(Data provided begins)

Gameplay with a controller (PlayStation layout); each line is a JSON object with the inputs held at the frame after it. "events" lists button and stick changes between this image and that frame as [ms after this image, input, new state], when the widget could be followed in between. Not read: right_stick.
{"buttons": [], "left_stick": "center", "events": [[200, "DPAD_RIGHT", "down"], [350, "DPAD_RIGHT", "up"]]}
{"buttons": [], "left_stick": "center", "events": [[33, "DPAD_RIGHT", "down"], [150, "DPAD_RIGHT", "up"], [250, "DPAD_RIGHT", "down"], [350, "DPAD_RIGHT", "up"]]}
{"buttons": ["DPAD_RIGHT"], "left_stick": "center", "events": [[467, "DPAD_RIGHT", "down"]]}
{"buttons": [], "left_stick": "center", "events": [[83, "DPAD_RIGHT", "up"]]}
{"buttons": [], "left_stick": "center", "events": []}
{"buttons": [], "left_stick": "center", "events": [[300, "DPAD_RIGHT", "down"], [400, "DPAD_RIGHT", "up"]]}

(Data provided ends)

● Aim of the exercise
Your reply should be every line of the material, transcribed exactly.

● Solution to this problem
Gameplay with a controller (PlayStation layout); each line is a JSON object with the inputs held at the frame after it. "events" lists button and stick changes between this image and that frame as [ms after this image, input, new state], when the widget could be followed in between. Not read: right_stick.
{"buttons": [], "left_stick": "center", "events": [[200, "DPAD_RIGHT", "down"], [350, "DPAD_RIGHT", "up"]]}
{"buttons": [], "left_stick": "center", "events": [[33, "DPAD_RIGHT", "down"], [150, "DPAD_RIGHT", "up"], [250, "DPAD_RIGHT", "down"], [350, "DPAD_RIGHT", "up"]]}
{"buttons": ["DPAD_RIGHT"], "left_stick": "center", "events": [[467, "DPAD_RIGHT", "down"]]}
{"buttons": [], "left_stick": "center", "events": [[83, "DPAD_RIGHT", "up"]]}
{"buttons": [], "left_stick": "center", "events": []}
{"buttons": [], "left_stick": "center", "events": [[300, "DPAD_RIGHT", "down"], [400, "DPAD_RIGHT", "up"]]}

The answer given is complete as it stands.